Ionosphere plasma density irregularities (e.g. plasma bubbles) are important to understand and predict because they can cause radio scintillation that affects communications and navigation systems. He+ density depletions considered as originating from equatorial plasma bubbles were involved in this study. They are usually detected in the topside ionosphere (~1000 km) deeply inside the plasmasphere (L~1.3 - 3) [1, 2, 3, 4].

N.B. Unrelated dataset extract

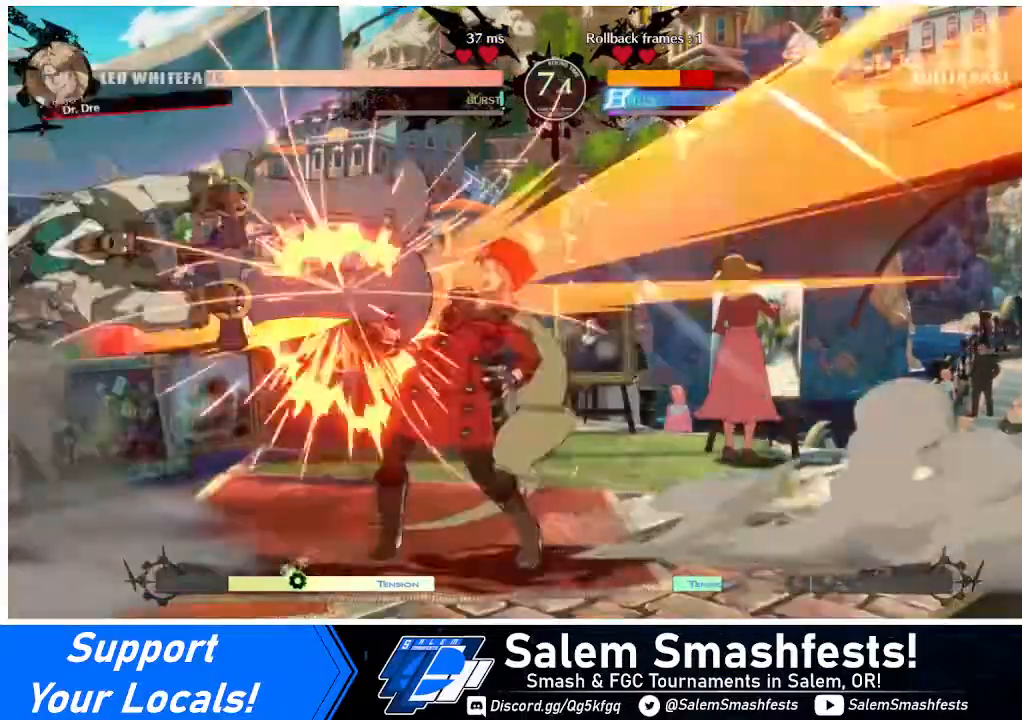
{"buttons": ["DPAD_RIGHT"], "events": [[120, "SQUARE", "up"], [320, "DPAD_RIGHT", "down"], [360, "DPAD_DOWN", "up"]]}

a) Plasma bubbles are produced by Rayleigh-Taylor instability at the bottomside of ionosphere and transported up to the topside ionosphere. Since there are some questions about the survival possibilities of the topside plasma bubbles, the characteristic times of the main photochemical and electrodynamics processes, in which plasma bubbles are involved, were compared. He+ loss process, ambipolar and cross-field (Bohm) diffusion transport, vertical plasma drift and He photo ionization were under consideration. It was found that there is enough time (~40 hr) for the plasma bubbles to survive and to be detected.

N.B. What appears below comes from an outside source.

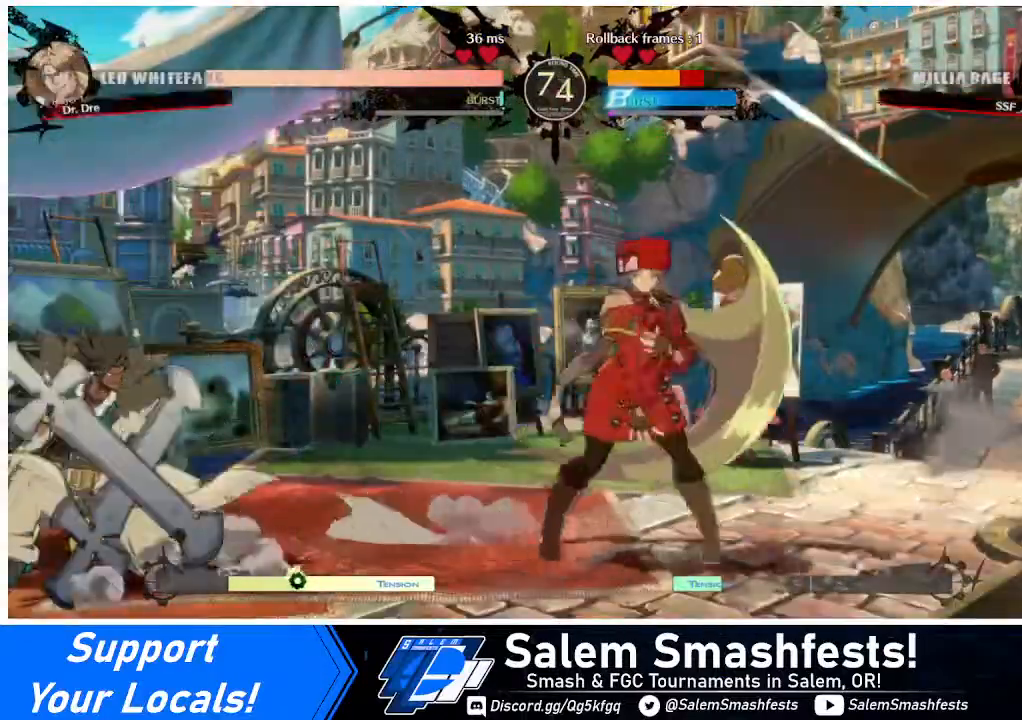
{"buttons": ["DPAD_RIGHT"], "events": [[240, "DPAD_RIGHT", "up"], [280, "DPAD_LEFT", "down"], [360, "DPAD_UP", "down"], [400, "L1", "down"], [440, "DPAD_LEFT", "up"], [440, "DPAD_UP", "up"], [440, "L1", "up"], [520, "DPAD_RIGHT", "down"]]}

(b) It was revealed that the topside plasma bubbles can be easily detected as He+ density depletions during high/maximal solar activity. The convenient conditions for observations appear because the strong depleted in He+ density bubbles most well contrast with the He+ density background layer very well developed in the topside ionosphere during high solar activity [5].
The results of this pioneer study suggest the new investigation questions based mainly on data lacking. There is need to understand better the role of electrodynamics in plasma bubble evolution/decay and the conditions appropriated for plasma bubble lifting to the topside ionosphere heights.

[1] L.N. Sidorova, Adv. Space Res. 33, 850 (2004).
[2] L.N. Sidorova, Adv. Space Res., 39, 1284 (2007).
[3] L.N. Sidorova, Geomag. and Aeronomy, 48, 56 (2008).
[4] L.N. Sidorova, S.V. Filippov, J. Atm. Solar-Terr. Phys. 86, 8391, doi: 10.1016/j.jastp.2012.06.013 (2012).
[5] C.R. Wilford et al., J. Geophys. Res., 108(A12), 1452, doi:10.1029/2003JA009940 (2003).